Many small walls years ago were built with nothing to stop them leaning over with time, caused by the weight behind it, even low walls, 2 feet.
I would have a good look at shifting that soil back, sloping the ground to remove the need fot a wall if possible, and improving the drainage so any water can swing past the hues.
If its not possible to dig back because of boundaries etc, remove the wall and build something designed for the job.
There are kits available that would required galvanised posts inserted into holes 2 feet deep for a 2foot wall and concreted in. Then concrete slabs, or thick timber slabs of suitable wood installed behind the posts.
AS you back fill the wall, start with screenings and a slotted pipe, so water pressure cannot build up.
That pipe needs to drain around the house again.
The screens column should be about 5 inches wide as the soil is backfilled and if you can place a mat like shade cloth as well, between the soil and the fine 1/4 inch stones to prevent soil washing into and blocking the stones,
thats another better outcome.
4 weeks ago
there is a product called "Belt slip", that has the same effect as putting a sticky substance on the belt, obviously to prevent slipping.
It sometimes helps.
4 weeks ago
I have designed concrete mixes in the past as a Civil Engineer.
There are a few points that need clarification.
'Cement quarry rocks' are really aggregate, [ stones], crushed usually from basalt outcrops, that become the aggregate or stones in a concrete mix.
Similar aggregate is used as the base for roads, in different sizes big ones at the bottom and smaller at the top, it is used as filling under concrete slabs
and anywhere are hard wearing non soluble material is required.

In fact in Australia, the dust from crushing plants is sold as Rock Dust and has many minerals which are claimed to be very good for the soil.

Cement is an additive to concrete, not the name of the final product.

Concrete is made from a mixture of Aggregate, sand and cement.
By varying the size and type of those items different strengths can be achieved. Generally the high strength concretes have more cement.
Cements themselves can vary and again have different results for different outcomes.

Admixtures are additional items put in the mix to slow down curing, speed up curing depending on the weather, some make it waterproof,
others, with different aggregate sizes make it flow better when being put inside hollow blocks.
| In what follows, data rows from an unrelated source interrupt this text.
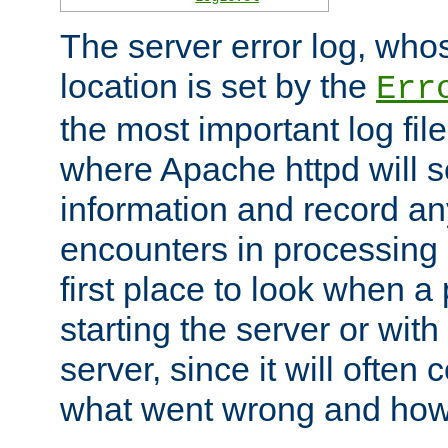
The server error log, wh
location is set by the
Err
the most important log file
where Apache httpd will s
information and record any
encounters in processing r
first place to look when a
starting the server or with
server, since it will often 
what went wrong and how t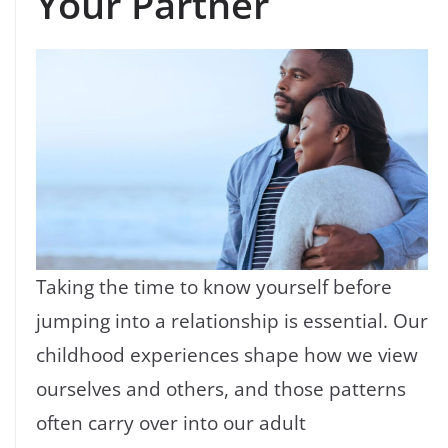
Your Partner
Taking the time to know yourself before
jumping into a relationship is essential. Our
childhood experiences shape how we view
ourselves and others, and those patterns
often carry over into our adult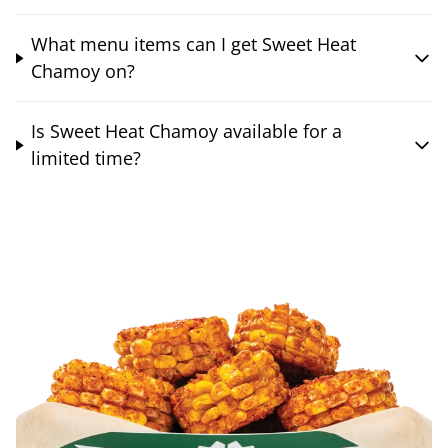
What menu items can I get Sweet Heat
Chamoy on?
Is Sweet Heat Chamoy available for a
limited time?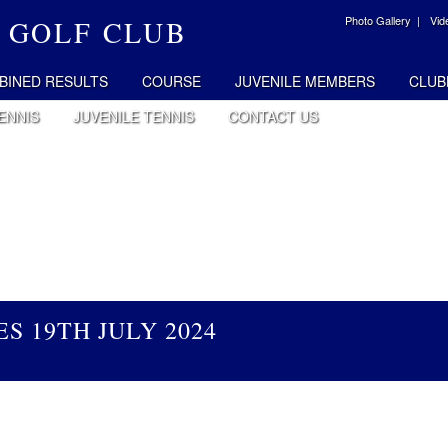
Photo Gallery |
Vid
 GOLF CLUB
BINED RESULTS
COURSE
JUVENILE MEMBERS
CLUB
ENNIS
JUVENILE TENNIS
CONTACT US
S 19TH JULY 2024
Here Fly Ash has been banned, it creates problems for concretors, people wholly the concrete, and has caused issues with the concrete not gaining its full strength.
Concrete dust is as bad for humans as any other dust and care needs to be taken when grinding or cutting it.

Used properly it is a product that has enabled the type of structures people expect to have in communities today.

The use of lime with it changes its characteristics and many people like the benefit of it. For instance Limecrete is fantastic for exterior patio floors,
because it does not reflect heat the same way a concrete slabs does in hot climates.
I hope this helps with your understanding of the variations and the uses of concrete.
to label it as bad is something many would dispute.


4 weeks ago
I use tyres as garden walls, I stack them to the desired height, I use tek screws as I build them to keep them connected. I offset each so the wall is a bit wider than the diameter of the wall.
Each column of tyres has exactly the same sized tyre so they feit together better.
Sometimes I fill the tyres as I build them up so water cannot collect in them to breed mozzies.
I have capped some with not fill for the same reason.
Others I have filled with dirt, not rammed its too hard.
Others I have filled with old bottles, rocks, building rubble I have scrounged,
I have kept some low, say 2 or3 tyres high and grown plants in them.
I reckon they are great and can be used in areas where any proven issues in the future will not be a problem.
I have seen some wound with mesh , and had either ferro cement or lime mortar plaster put over them.
I live in a dry climate and have carried out no tests what so ever on them.

I have used them as moulds for concrete blocks to go under shipping containers to create a good sized pad.